Exercise directions | Return verbatim the passage of the sonic heritage conference announcement that begins at the words "This conference is" and stops after the words "history of sound.".

Source passage |
»»
Today we experience a ‘sonic turn’ in museums. Sound enters the museum experience in new and more ubiquitous ways: we move through designed soundscapes, listen to intimate in-ear narrations and engage in noisy spectacles. At times sounds take centre stage and appear as ‘displayed objects’: as music, as radio, as art – and even as everyday soundscapes documenting the sensory conditions of past lives. But do we fully understand the implications of sound as heritage? Do we know what to preserve and how to preserve it? Do we have the tools and methods necessary to make sounds of the past audible to listeners of the future? And are we confident with the conceptual and theoretical implications of approaching the past as sound?
For more than a century now, sound has emerged as a heritage issue. The incentive to preserve voices, dialects, singing and music is as old as recording technology itself, and many societies have now built impressive collections of music, radio, soundscapes etc. The past becomes ever more audible. Yet, approaching sonic cultural heritage involves having attention not only to stored objects, but to intricate interplays between material and immaterial culture, between the tangible and the intangible, between recorded sounds and evasive listening practises, between outdated technologies and the listening experiences these technologies generated. Sonic cultural heritage must be conceived as an interplay between preserved objects and the practices through which these became significant. But how do we approach and built archives to account for sonic pasts? How might we search for past sounds and listening situations? and how could we convey this to museum visitors?
This conference is initiated by the new National Knowledge Center for Sonic Cultural Heritage and set in the City of Sound, Struer, Denmark to facilitate the local, national and international development of the field. It explores the concept of sonic heritage: the ideologies and myths embedded, the discourses surrounding, the ambiguities within the idea of preserving sound, and the problems faced when delimiting a space, a territory or a group to whom a certain heritage belong. The conference sets out to unravel the conceptual and theoretical foundation for sonic cultural heritage, and to demonstrate the options and perspectives for a history of sound.
PROGRAM
Check in from 9.30
10.30 Welcome by Head of SOKU Jacob Kreutzfeldt
10.45 - 11.55 PRODUCING SONIC HERITAGE: CONCEPTS, IDEOLOGIES AND INSTITUTIONS
- Mariana J. López: Presence and mostly…absence: sound heritage and UNESCO Conventions
- Meri Kytö & Heikki Uimonen: Translatability of Sonic Experience – Soundscapes, Field Recordings and Cultural Brokerage
- Moderated discussion
12.00 Jacob Eriksen introduces Struer Tracks and BRAGET
12.10 - 13.40 Lunch (incl. official opening of Struer Tracks at 13.00)
13.40 - 14.50 CURATING SOUND: SPACES AND PUBLICS
- Carsten Seiffarth: Curating Sound Installation Art
- Alcina Cortez: Curating Sound in Museum Spaces to Enable the Social
- Moderated discussion
14.50 - 15.15 Break
15.15 - 16.25 HISTORICIZING SOUND AND LISTENING
- James G. Mansell: Historical Acoustemology: Between Historical Research and Public Sound History
- Jakob Ingemann Parby: Listening to noise, voices and silences of 19th century Copenhagen
- Moderated discussion
16.25 - 16.30 Round up and final comments
EXTRA OFFERS
16.30 - 18.00 Tour of Struer Tracks guided by Jacob Kreutzfeldt and Daniela B. M. Elneff
18.00 - 19.30 Communal dining at Søsportens Hus
Evening program Struer Tracks performances at Folkets Hus
The conference will be held at Folkets Hus in Struer and will be in English.
««
Data drawn from a collection |
»»
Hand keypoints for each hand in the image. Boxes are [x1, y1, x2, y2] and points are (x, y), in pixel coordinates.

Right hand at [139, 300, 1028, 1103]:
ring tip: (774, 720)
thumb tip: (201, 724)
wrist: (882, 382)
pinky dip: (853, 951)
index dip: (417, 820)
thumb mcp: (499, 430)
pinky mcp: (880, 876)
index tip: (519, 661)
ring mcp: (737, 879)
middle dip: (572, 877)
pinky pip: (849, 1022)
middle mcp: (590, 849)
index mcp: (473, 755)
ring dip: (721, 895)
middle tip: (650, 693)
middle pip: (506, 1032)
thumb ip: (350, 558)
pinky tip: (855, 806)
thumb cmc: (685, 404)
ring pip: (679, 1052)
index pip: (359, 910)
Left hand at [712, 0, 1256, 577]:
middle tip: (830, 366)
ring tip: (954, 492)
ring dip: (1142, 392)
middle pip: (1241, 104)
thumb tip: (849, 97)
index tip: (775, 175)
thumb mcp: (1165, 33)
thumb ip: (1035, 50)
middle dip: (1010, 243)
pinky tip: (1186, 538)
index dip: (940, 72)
««
»»
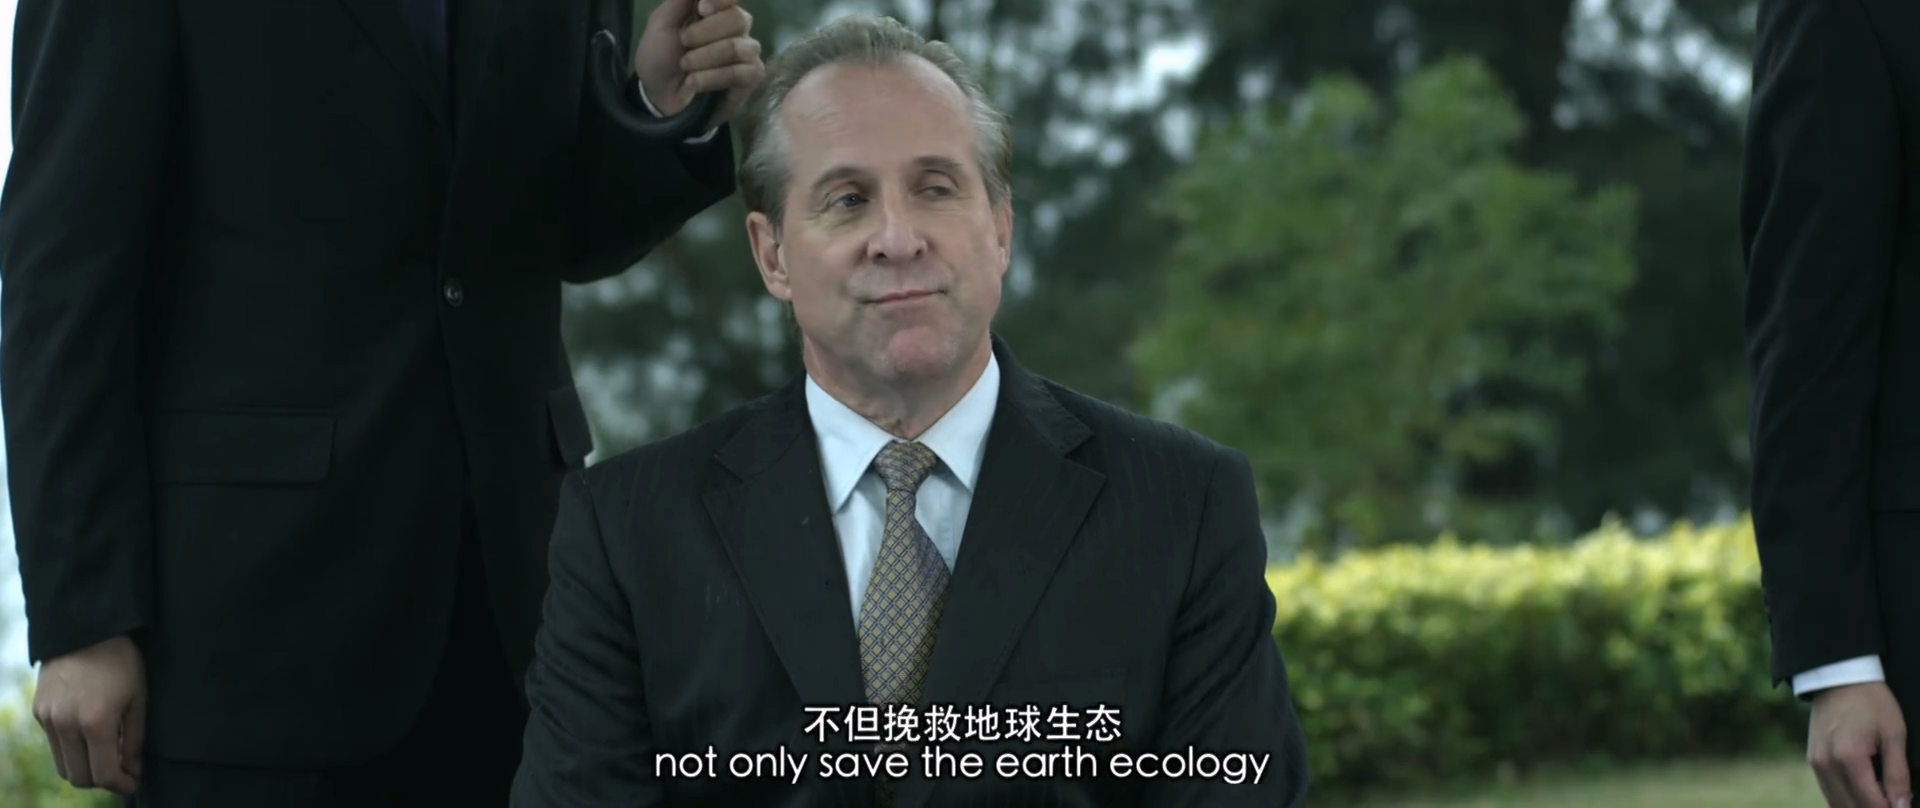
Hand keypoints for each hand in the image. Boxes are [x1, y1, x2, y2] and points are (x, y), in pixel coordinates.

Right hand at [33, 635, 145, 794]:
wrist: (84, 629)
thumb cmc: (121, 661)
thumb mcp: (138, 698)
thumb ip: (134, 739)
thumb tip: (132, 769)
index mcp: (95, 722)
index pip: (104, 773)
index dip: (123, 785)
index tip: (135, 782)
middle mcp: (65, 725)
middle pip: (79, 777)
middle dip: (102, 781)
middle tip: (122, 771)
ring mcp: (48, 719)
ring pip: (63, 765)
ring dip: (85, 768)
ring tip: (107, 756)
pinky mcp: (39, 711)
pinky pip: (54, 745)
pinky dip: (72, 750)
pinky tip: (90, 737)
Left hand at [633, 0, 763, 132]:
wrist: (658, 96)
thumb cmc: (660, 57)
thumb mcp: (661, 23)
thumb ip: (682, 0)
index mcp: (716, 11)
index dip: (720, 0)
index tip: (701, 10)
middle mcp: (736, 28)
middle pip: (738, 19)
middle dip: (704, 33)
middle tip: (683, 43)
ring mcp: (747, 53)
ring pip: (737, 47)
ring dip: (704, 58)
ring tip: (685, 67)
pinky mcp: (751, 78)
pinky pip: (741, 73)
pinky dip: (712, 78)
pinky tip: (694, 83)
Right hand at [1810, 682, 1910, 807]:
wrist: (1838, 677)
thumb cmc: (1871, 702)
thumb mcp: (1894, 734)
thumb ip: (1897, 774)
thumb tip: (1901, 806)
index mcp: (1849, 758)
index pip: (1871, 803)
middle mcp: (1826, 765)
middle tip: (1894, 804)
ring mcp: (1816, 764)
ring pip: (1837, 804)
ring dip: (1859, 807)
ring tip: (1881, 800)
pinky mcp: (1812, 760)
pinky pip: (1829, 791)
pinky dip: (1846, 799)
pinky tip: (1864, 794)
««
Response below |
This conference is initiated by the new National Knowledge Center for Sonic Cultural Heritage and set in the City of Sound, Struer, Denmark to facilitate the local, national and international development of the field. It explores the concept of sonic heritage: the ideologies and myths embedded, the discourses surrounding, the ambiguities within the idea of preserving sound, and the problems faced when delimiting a space, a territory or a group to whom a certain heritage belong. The conference sets out to unravel the conceptual and theoretical foundation for sonic cultural heritage, and to demonstrate the options and perspectives for a history of sound.